You can use a combination of Take and Count to get rid of the loop entirely:
public static bool CountEquals<T>(this IEnumerable<T> items, int n)
{
var iCollection = items as System.Collections.ICollection;
if (iCollection != null)
return iCollection.Count == n;
return items.Take(n + 1).Count() == n;
}
Using Enumerable.Count would be much better than your code above. It already optimizes for ICollection internally.
That being said, if you must keep your extension, you could simplify the loop a bit:
int count = 0;
foreach (var item in items)
{
count++;
if(count > n)
return false;
}
return count == n;
What exactly do you mean by "better"? Faster? Easier?

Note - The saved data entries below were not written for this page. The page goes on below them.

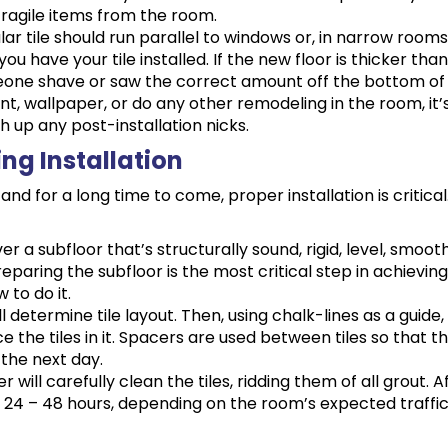
fragile items from the room.
lar tile should run parallel to windows or, in narrow rooms,
 have your tile installed. If the new floor is thicker tha
eone shave or saw the correct amount off the bottom of e
aint, wallpaper, or do any other remodeling in the room, it’s
h up any post-installation nicks.
ing Installation
and for a long time to come, proper installation is critic
over a subfloor that’s structurally sound, rigid, level, sm
reparing the subfloor is the most critical step in achievi
 to do it.
will determine tile layout. Then, using chalk-lines as a guide,
ce the tiles in it. Spacers are used between tiles so that 
the next day.
ler will carefully clean the tiles, ridding them of all grout. A
r 24 – 48 hours, depending on the room’s expected traffic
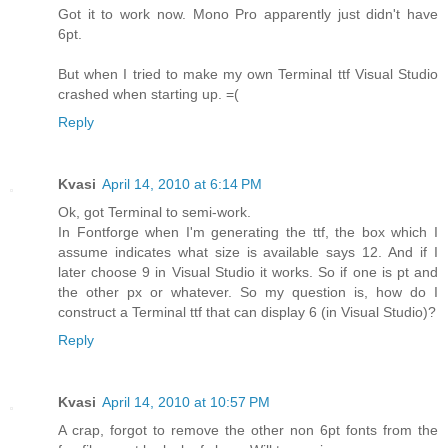
Got it to work now. Mono Pro apparently just didn't have
6pt.
But when I tried to make my own Terminal ttf Visual Studio
crashed when starting up. =(
Reply
Kvasi
April 14, 2010 at 6:14 PM
Ok, got Terminal to semi-work.
In Fontforge when I'm generating the ttf, the box which I
assume indicates what size is available says 12. And if I
later choose 9 in Visual Studio it works. So if one is pt and
the other px or whatever. So my question is, how do I
construct a Terminal ttf that can display 6 (in Visual Studio)?
Reply
Kvasi
April 14, 2010 at 10:57 PM
A crap, forgot to remove the other non 6pt fonts from the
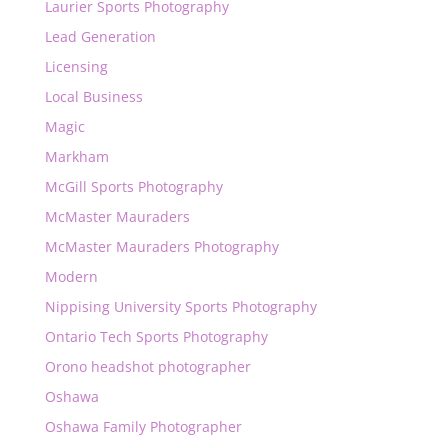
Laurier Sports Photography
Lead Generation
Licensing
Local Business
Magic
Markham
McGill Sports Photography
McMaster Mauraders
McMaster Mauraders Photography
Modern
Nippising University Sports Photography
Ontario Tech Sports Photography
Orono headshot photographer
Oshawa
Oshawa Family Photographer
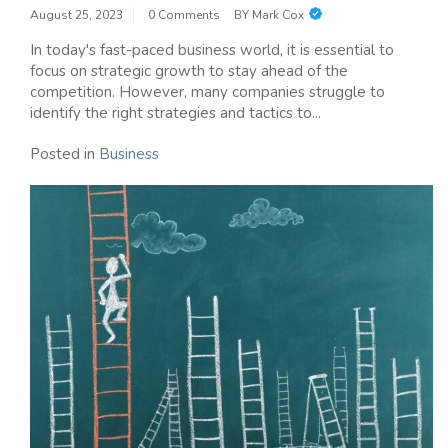
August 25, 2023
0 Comments
BY
Mark Cox
In today's fast-paced business world, it is essential to
focus on strategic growth to stay ahead of the
competition. However, many companies struggle to
identify the right strategies and tactics to...
Posted in
Business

Essentially what you seem to have done is written a specialized method that's optimized for one specific task. You mention generalizing it, but its performance advantage stems from the fact that it's so specific (assuming there is a performance advantage--methods like Count are already tuned pretty hard for performance, and the compiler's pretty good at optimizing stuff like this).
Premature optimization is the root of all evil. If the performance of this particular operation is so important that it's worth replacing the twenty-odd-character expression xyz.Count() == abc with dozens of lines of code, you may want to try other methods of increasing performance, like refactoring. For most situations, just the overhead from using managed code is going to dwarf the performance bonus you get (if any).
That being said -- if you have something like 10 million items, and your target count is a whole lot less, I'm pretty sure the below will short-circuit the iteration:
int count = 0;
var subset = items.TakeWhile(x => count++ < n + 1);
return count == n + 1;
Easy to read, easy to maintain, and probably just as fast.